僕が歌いながら旅をしていることを話すと、ぜひ歌ってほしいと言われたので、ギターを部屋に取りに戻って1曲歌う。

最初、レセプションの前ということで、宿のおじさんに静かなやつを1曲だけと言われていたのだが、歌い終わると、宿のおじさんもおばさんも皆でてきて、あんた上手いねえ、まあ飲みねえと、皆に酒やらジュースを振る舞ってくれた。

この日本人の中には、以前この宿に長期滞在していて、今は郊外に住んでみえる右田さんという方もいて、ぜひこの続きは家へ来てやってくださいと招待される。どうしようか迷ったが、他の日本の人達も一緒に行くというので、じゃあ明後日と承諾する。

 

さらに翌日、宿の日本人で近くの中華レストランにランチを食べに行く。ビュッフェ形式の食べ放題で4$。味もまあまあで、お腹いっぱいになった。

その後、昨日偶然入ったラバージェ通りのインターネットカフェが、日本語入力できたので日記をタイプする。ここは1時間2$で、3時間程過ごした。

 

4日目、朝1でブラジル領事館へビザを取りに行く。それから皆で地下鉄と電車を乗り継いで2時間、郊外の右田さん宅へおじゃました。右田さんは盆栽を育てて売る商売をされているとかで、広い庭には沢山の鉢植えの盆栽があった。今日はこの庭でバーベキューパーティとのこと。

アサードという、アルゼンチン名物の骨付き牛リブ肉を、炭火でじっくりとあぶる。それとすごく太い、豚の腸詰めチョリソーをパンにはさんだチョリパン、そしてセルベッサ(ビール)。もう美味すぎて、美味すぎて最高に幸せだ。

先日の約束通り、ギター片手に何曲か歌う。右田さんもすっかり機嫌を良くされたのか、クラッシックギターを持ってきて、懐かしのフォークソングの歌本を取り出し、一緒に何曲か歌う。

また最近キーボードを買ったとのことで見せてもらう。カシオのキーボードで、これでエリーゼの為にを弾くのが夢だとか。子供時代にやったことがあるので、弾いてあげようと思うが、楽譜がないとのこと。楽譜と、サスティーンペダル(踏むと音が響いて残るペダル)を購入されてはと進言する。

せっくだから何か弾いてくれと言われたので、先ほどの右田さんのフォーク本で、右田さんのギターと歌に、キーボードで適当にコードとリズムの伴奏をつけ、即席セッションをした。

右田さんにも満足してもらえ、僕もめちゃ美味の肉やら、酒やらをたらふく振る舞ってもらえ大満足。この日は結局、夜の11時頃までお邪魔し、夕食には残った炭火で、梅干し入りの焼きおにぎりまでいただいて帰った。

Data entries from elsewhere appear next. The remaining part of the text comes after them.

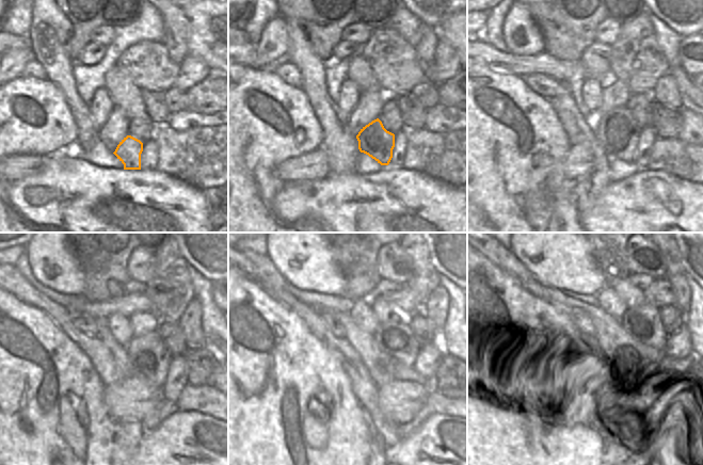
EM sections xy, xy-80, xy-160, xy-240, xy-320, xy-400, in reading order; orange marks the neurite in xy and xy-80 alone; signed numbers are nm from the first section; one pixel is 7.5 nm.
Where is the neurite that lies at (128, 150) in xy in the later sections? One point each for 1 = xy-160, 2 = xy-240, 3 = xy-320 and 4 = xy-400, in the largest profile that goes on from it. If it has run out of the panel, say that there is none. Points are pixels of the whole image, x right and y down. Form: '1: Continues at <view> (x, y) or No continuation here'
1: Continues at xy-160 (617, 131)
2: Continues at xy-240 (148, 356)
3: Continues at xy-320 (395, 338)
4: Continues at xy-400 (641, 325).

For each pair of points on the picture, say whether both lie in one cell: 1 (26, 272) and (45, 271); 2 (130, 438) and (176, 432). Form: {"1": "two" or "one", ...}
{"1": "two", "2": "two"}

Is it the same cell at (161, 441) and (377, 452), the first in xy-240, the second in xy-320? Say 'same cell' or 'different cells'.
different cells

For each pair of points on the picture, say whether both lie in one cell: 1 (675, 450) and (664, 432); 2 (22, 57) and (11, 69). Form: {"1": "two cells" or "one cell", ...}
{"1": "two cells", "2": "one cell"}

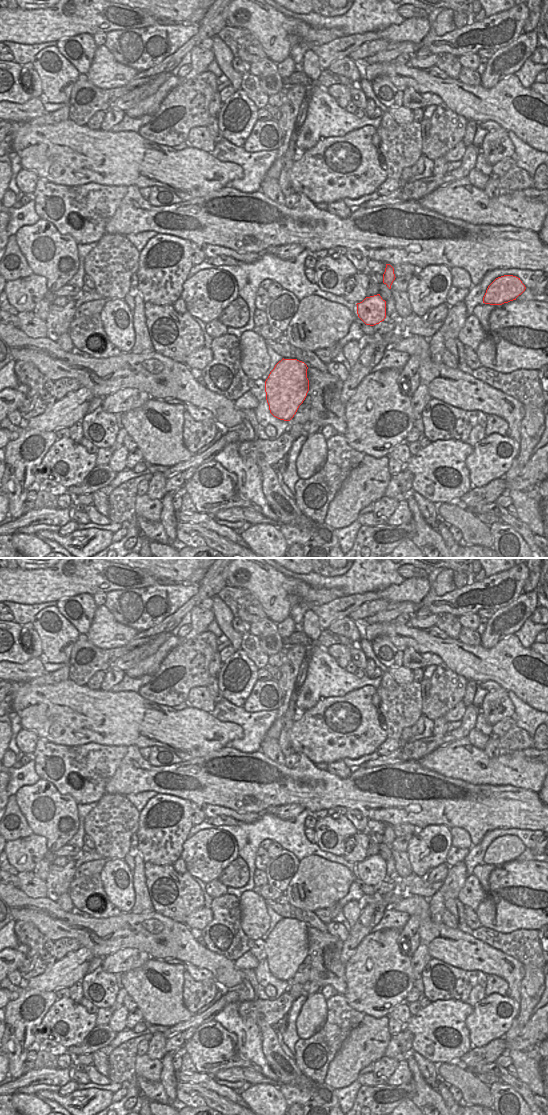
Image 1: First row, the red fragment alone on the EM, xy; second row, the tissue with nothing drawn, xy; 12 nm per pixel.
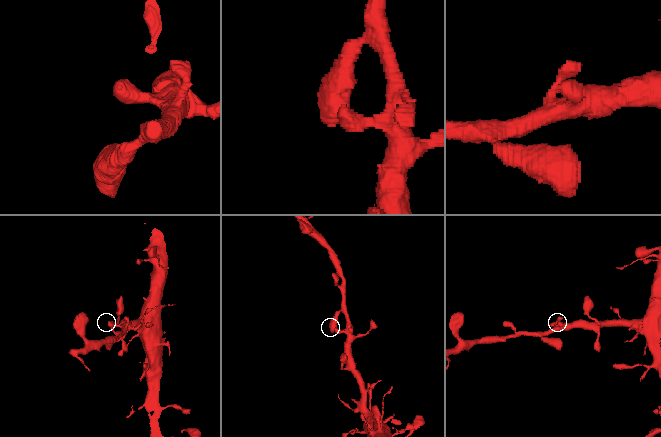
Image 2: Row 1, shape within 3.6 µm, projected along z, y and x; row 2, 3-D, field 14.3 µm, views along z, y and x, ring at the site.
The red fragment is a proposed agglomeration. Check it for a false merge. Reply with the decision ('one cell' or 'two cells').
one cell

宿に着いたのは、深夜12時頃。それから一緒だった同じ宿の景山君と、近くのバーにW杯予選のアルゼンチン対コロンビア戦を見に行く。結果は3対1でアルゼンチンの勝利。帰って寝たのは2時過ぎだった。

 

そして5日目の金曜日、この日は午前中にサンマルティン広場近くのアメリカン航空に、ルート変更の手続きに行く。幸い係りの人が英語ができたので、1時間半程かかったが、無事変更をすませることができた。変更手数料75$。サンパウロ、ブエノスアイレス間のバスが100$近いのでこちらの方が、断然楽で安上がりだ。

それからブリティッシュエアウェイズのオフィスで次のフライトの予約をいれる。こちらも9日の夜とかで1日早くヨーロッパ入りできるようになった。やはり風はブラジルの方へ向かってふいているらしい。

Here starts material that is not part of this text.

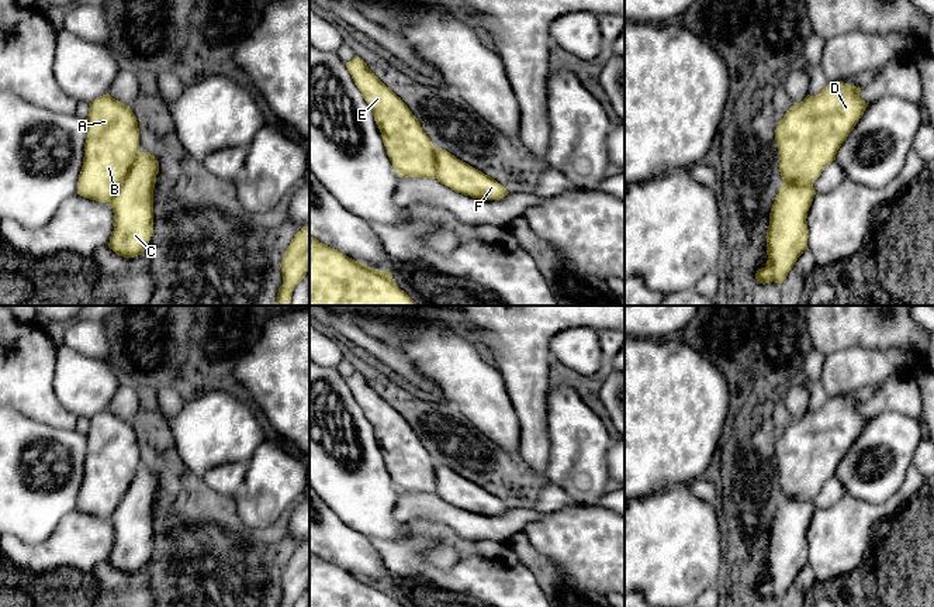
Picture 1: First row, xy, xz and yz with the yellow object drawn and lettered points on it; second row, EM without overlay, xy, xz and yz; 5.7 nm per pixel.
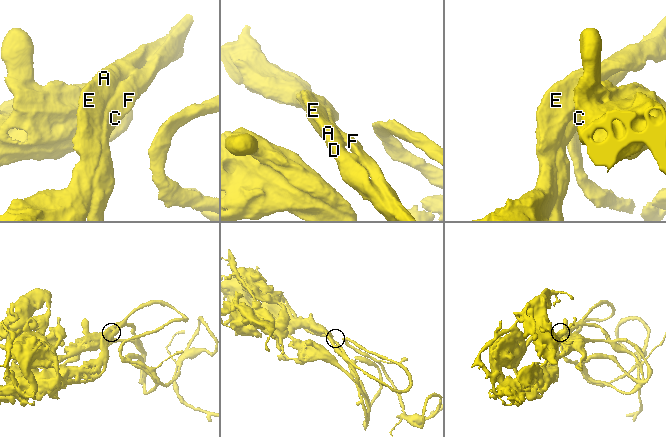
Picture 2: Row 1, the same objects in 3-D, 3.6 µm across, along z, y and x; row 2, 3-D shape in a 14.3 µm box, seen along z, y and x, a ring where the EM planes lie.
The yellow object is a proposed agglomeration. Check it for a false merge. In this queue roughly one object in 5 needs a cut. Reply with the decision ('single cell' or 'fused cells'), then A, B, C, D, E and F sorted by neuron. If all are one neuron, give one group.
single cell; A B C D E F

その後、レティーロのバスターミナルで明日のバスの時刻と料金を確認に行く。イグアスへの深夜バスが、1番安いので37$、しかしパラグアイのアスンシオンだと30$からあるという。

アスンシオンからイグアスへは10$位らしいので、ほとんど変わらない値段でパラグアイに寄れる計算だ。

本当は今日チケットを買ってしまおうかとも考えていたが、結論は明日へ持ち越すことにした。1日じっくり考えよう。

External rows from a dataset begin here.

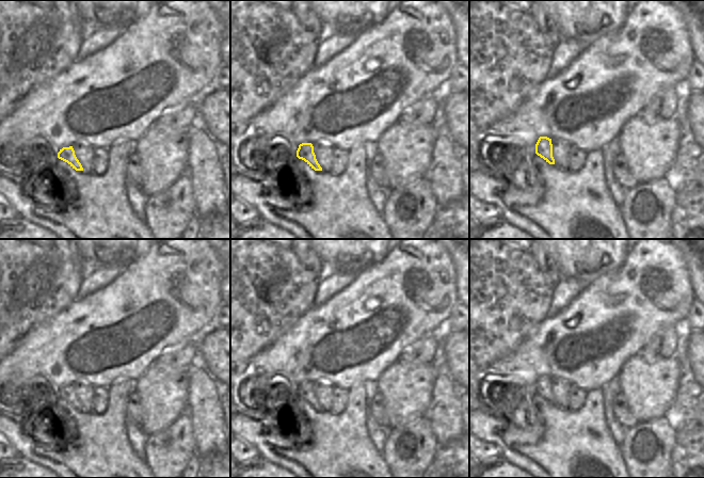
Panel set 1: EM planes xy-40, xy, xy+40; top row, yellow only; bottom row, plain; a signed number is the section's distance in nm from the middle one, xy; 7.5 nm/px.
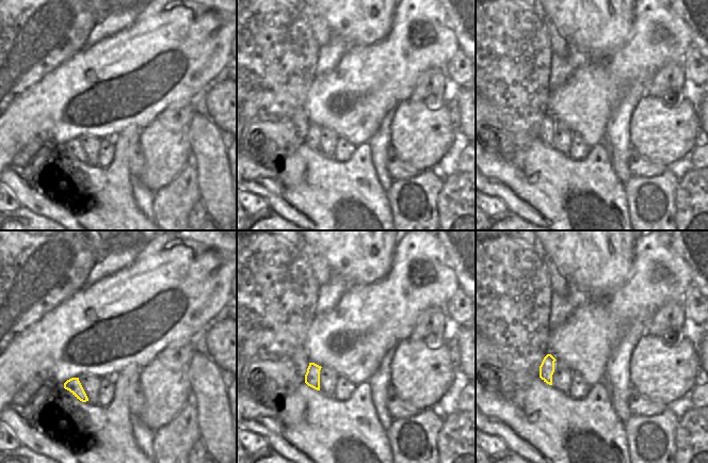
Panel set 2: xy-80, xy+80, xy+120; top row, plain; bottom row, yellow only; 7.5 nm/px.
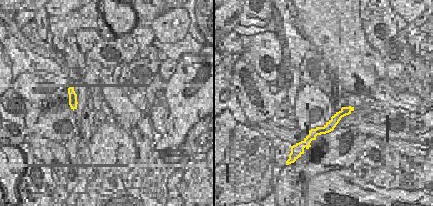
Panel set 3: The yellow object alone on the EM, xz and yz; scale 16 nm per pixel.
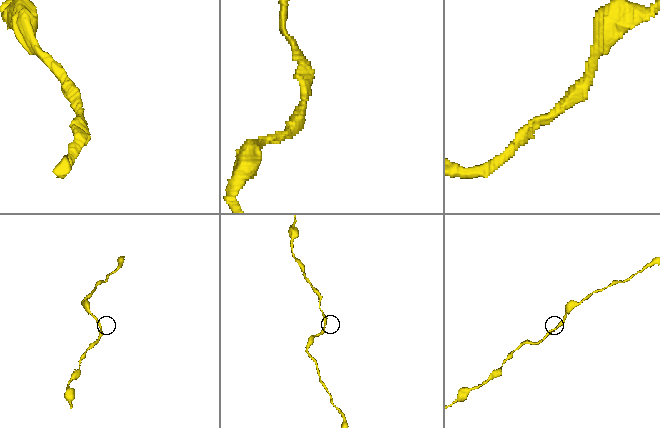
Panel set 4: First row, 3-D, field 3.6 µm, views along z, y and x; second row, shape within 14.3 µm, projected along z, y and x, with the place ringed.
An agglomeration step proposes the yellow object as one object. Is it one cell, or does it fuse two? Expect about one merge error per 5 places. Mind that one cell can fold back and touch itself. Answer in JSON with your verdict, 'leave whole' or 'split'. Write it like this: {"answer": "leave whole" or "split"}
{"answer": "leave whole"}

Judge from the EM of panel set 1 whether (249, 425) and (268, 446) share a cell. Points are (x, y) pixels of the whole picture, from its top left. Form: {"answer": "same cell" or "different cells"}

いつものインターネットカフェに寄って帰ると、1Fのカメラ屋で29$というフラッシュ付き全自動カメラがあった。アルゼンチンはカメラが高く、使い捨てでも14ー22$くらいするので、これはかなりの破格だ。

ディスカウントできないか聞くが、これで十分安いよと言われ、結局29$で購入。中国製だがちゃんと写れば問題ない。

夜になって同じ宿の景山君と、アルゼンチンリーグの試合をスタジアムへ観に行く。

彼はアルゼンチンに、サッカーを見るためだけに半年も居続ける程のサッカー好きで、同じくサッカー大好き人間の僕としては、熱い話ができるので会話もはずむ。

この日は現在、リバープレートと首位争いをしているインデペンデンテのホームゲームだった。

ここのスタジアムは古くて傾斜が少ないのと、アルゼンチンの中でもボカジュニアースと並んで、サポーターのタチが悪いことで知られるチームなので、少し良い席で観るつもりだった。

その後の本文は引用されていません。